Could you retype exactly the lines running from the line with "(semi-automatic segmentation, software-assisted" to the end of the data, both included, and nothing else?
++++ INFORMATION SHOWN ++++
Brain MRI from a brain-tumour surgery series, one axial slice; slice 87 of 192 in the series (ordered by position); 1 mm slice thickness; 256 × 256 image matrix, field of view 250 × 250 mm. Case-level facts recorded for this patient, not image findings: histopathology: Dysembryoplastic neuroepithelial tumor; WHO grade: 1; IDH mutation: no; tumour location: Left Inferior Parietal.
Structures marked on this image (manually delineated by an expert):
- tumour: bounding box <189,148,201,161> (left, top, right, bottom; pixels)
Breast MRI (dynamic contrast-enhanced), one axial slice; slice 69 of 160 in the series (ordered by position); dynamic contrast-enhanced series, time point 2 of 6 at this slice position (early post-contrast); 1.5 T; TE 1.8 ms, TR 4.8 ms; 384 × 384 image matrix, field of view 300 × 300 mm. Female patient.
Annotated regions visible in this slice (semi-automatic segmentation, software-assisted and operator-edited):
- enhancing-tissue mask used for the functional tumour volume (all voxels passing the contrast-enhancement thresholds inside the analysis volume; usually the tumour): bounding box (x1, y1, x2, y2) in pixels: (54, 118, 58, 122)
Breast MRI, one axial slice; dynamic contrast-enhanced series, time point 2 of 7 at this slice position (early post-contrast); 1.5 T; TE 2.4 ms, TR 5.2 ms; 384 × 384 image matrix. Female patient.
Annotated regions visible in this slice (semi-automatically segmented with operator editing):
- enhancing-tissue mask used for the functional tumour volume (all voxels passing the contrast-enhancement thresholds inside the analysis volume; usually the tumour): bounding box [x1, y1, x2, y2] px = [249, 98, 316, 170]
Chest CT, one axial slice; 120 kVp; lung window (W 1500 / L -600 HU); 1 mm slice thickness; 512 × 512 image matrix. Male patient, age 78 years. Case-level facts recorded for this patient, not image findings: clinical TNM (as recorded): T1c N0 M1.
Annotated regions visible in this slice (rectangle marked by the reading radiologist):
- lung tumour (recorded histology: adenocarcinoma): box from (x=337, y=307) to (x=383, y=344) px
++++
ANSWER SPACE:
Annotated regions visible in this slice (semi-automatic segmentation, software-assisted and operator-edited):
- enhancing-tissue mask used for the functional tumour volume (all voxels passing the contrast-enhancement thresholds inside the analysis volume; usually the tumour): bounding box (x1, y1, x2, y2) in pixels: (54, 118, 58, 122)
Breast MRI, one axial slice; dynamic contrast-enhanced series, time point 2 of 7 at this slice position (early post-contrast); 1.5 T; TE 2.4 ms, TR 5.2 ms; 384 × 384 image matrix. Female patient.
Annotated regions visible in this slice (semi-automatically segmented with operator editing):
- enhancing-tissue mask used for the functional tumour volume (all voxels passing the contrast-enhancement thresholds inside the analysis volume; usually the tumour): bounding box [x1, y1, x2, y2] px = [249, 98, 316, 170]
Chest CT, one axial slice; 120 kVp; lung window (W 1500 / L -600 HU); 1 mm slice thickness; 512 × 512 image matrix. Male patient, age 78 years. Case-level facts recorded for this patient, not image findings: clinical TNM (as recorded): T1c N0 M1.
Annotated regions visible in this slice (rectangle marked by the reading radiologist):
- lung tumour (recorded histology: adenocarcinoma): box from (x=337, y=307) to (x=383, y=344) px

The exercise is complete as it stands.